Many seasoned investigators remember handling cases involving the early social engineering scams that used either paper or email versions of fabricated letters claiming to be from a member of royalty or a wealthy family in another country. The letters would describe an unjust imprisonment or loss of access to a fortune that “only” required a small fee to be paid in order to retrieve the treasure. The letters would leverage the usual tactics of urgency, vast wealth and the request for personal financial information.
As far-fetched as these letters sound, they were, unfortunately, highly effective. Fast forward to today, when the underlying methods of these letters are combined with the resources of AI, target research and digital payment methods. It is easy to see how fraudulent activity continues to flourish and becomes dangerously scalable.
This is not only applicable to those who are vulnerable and susceptible to a romance or pig-butchering scam. Anyone can be a target, and the advent of AI-generated content makes all kinds of schemes exponentially more successful.
There’s a widespread availability of AI tools that can be leveraged for fraudulent purposes, including open-source, publicly available AI tools that can build generative AI versions of government-issued documents, video or voice messages, advertisements for fake companies, and synthetic identification documents with relative ease in a very short period of time.
These weapons are effective in any environment, but there are elements of the cryptocurrency landscape with heightened vulnerabilities that contribute to their success. Opportunities are sought by the criminal element based primarily on the continued increase in value of many cryptocurrencies and on the speed at which transactions are executed. For example, falsified AI-generated transaction screenshots can be used to misrepresent token performance as a way to facilitate investment schemes. AI prompts can be designed to effectively create rapport, leverage emotion or communicate empathy with targeted victims and more effectively target lonely or overconfident investors. Deepfakes can be used to socially engineer and promote fraudulent investments by misrepresenting support from corporate, entertainment or industry influencers. Synthetic identities that use real data from harvested credentials or users who reuse credentials can bypass unsophisticated know your customer controls.

******************************

▶ _Tasks and exercises_:
A. Answer these questions using the passage on AI-enabled fraud:
(i) According to the early letters, what was "only" required to retrieve the treasure?
(ii) In the cryptocurrency landscape, what two things are criminals' opportunities primarily based on?
(iii) What kind of controls can synthetic identities bypass?
B. Retype the rows starting at the one containing "green L-shape: moved 29 px right" and ending at the one containing "purple star: moved 7 px left, 14 px up". Leave out any pictures between them.

(Entries from a dataset)
******************************

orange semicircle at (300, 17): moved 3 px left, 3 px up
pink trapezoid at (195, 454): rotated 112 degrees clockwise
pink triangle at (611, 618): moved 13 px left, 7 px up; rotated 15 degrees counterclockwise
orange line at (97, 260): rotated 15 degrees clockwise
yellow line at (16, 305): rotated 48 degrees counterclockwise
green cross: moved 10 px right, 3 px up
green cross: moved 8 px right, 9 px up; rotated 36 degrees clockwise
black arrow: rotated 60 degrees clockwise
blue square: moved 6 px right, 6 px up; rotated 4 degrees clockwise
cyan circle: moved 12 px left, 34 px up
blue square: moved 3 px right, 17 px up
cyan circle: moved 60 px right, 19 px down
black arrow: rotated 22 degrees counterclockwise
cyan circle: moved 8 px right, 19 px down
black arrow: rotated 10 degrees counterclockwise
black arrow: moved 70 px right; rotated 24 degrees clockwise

******************************

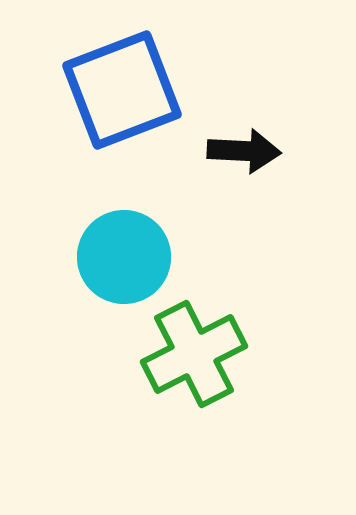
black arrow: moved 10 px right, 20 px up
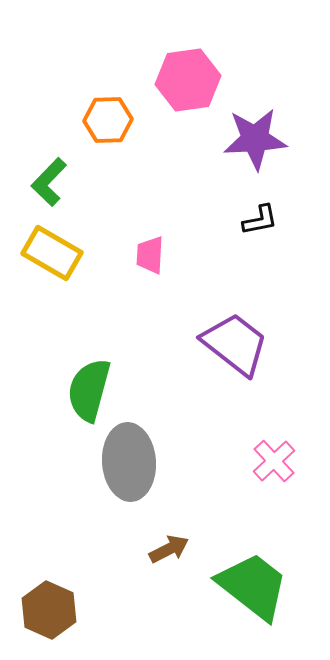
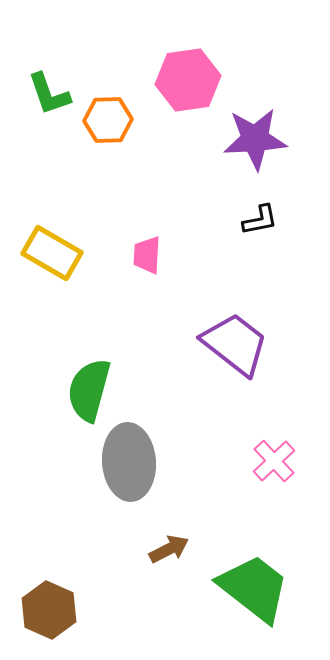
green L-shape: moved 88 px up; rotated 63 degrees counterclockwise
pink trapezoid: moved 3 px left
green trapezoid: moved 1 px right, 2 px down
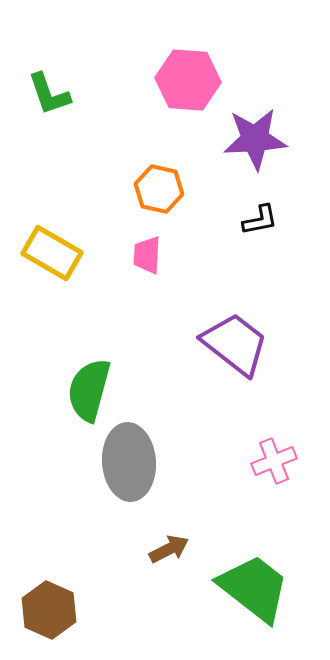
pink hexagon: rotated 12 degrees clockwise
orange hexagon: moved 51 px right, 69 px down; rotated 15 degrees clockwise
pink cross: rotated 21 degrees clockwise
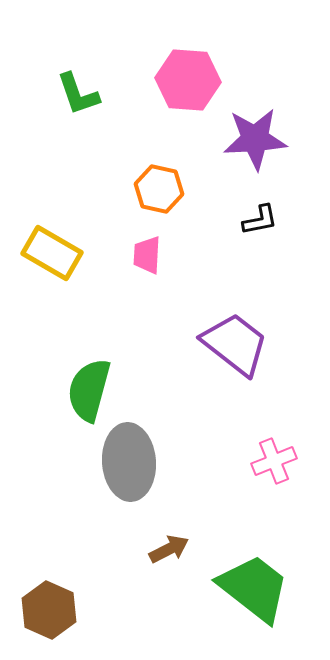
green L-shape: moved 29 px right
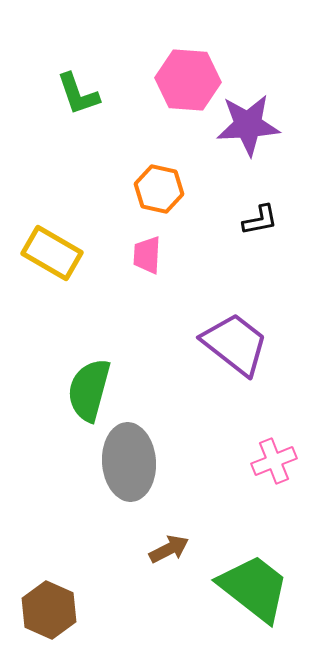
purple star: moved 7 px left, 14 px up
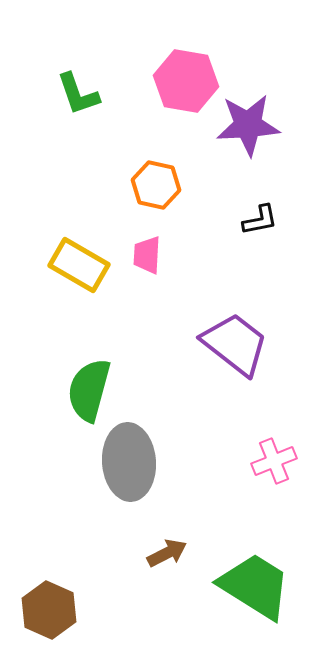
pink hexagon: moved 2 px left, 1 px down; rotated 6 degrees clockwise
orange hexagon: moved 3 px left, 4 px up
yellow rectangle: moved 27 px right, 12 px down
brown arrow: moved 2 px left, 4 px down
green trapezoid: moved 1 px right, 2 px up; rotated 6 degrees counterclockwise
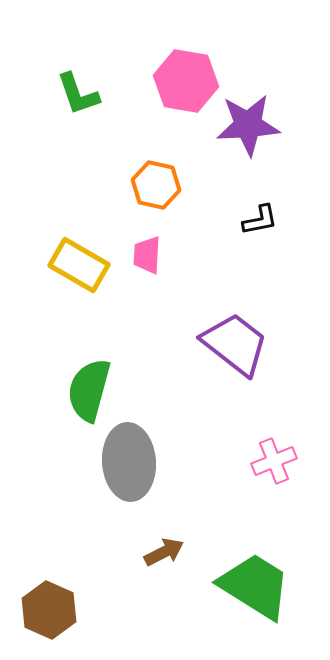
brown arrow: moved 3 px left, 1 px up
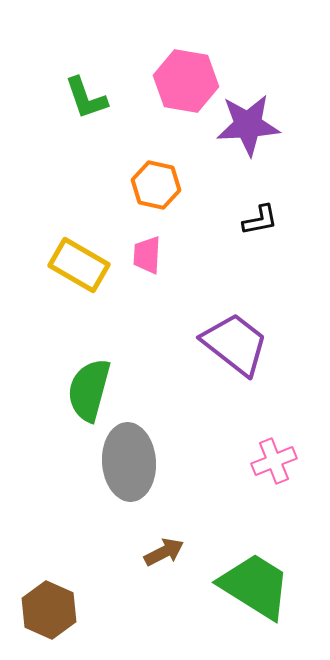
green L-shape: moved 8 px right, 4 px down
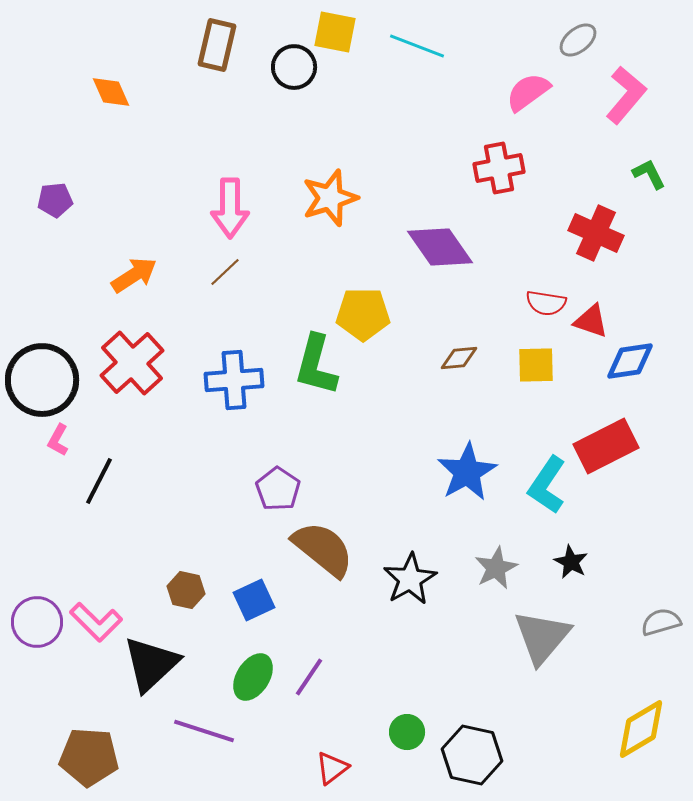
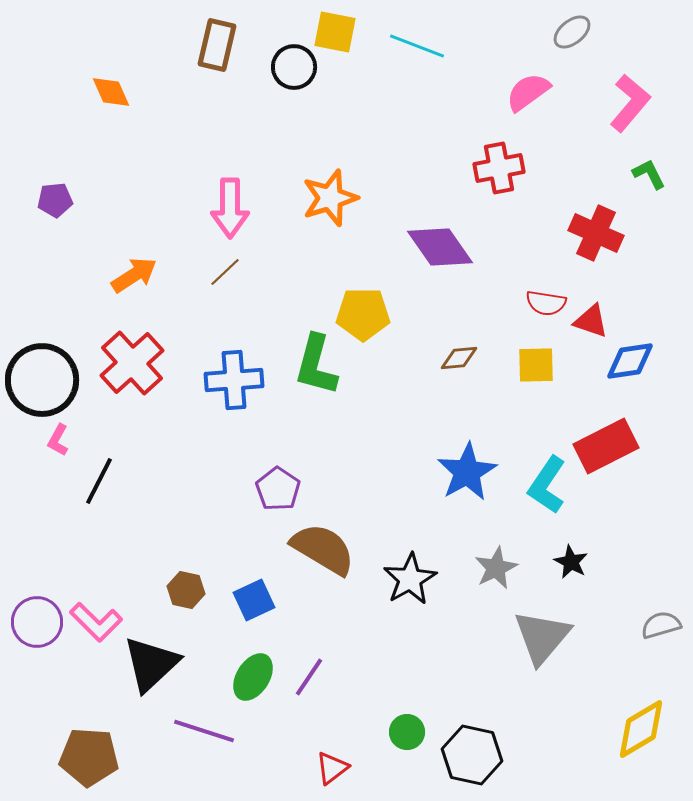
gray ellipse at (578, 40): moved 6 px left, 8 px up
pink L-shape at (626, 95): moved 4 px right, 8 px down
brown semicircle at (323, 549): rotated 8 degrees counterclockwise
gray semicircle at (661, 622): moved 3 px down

******************************

▶ _Task responses_:
A.
(i) A small fee had to be paid.
(ii) Criminals' opportunities are based on the continued increase in value of many cryptocurrencies and the speed at which transactions are executed.
(iii) Synthetic identities can bypass unsophisticated know your customer controls.

B.
green L-shape: moved 29 px right
purple star: moved 7 px left, 14 px up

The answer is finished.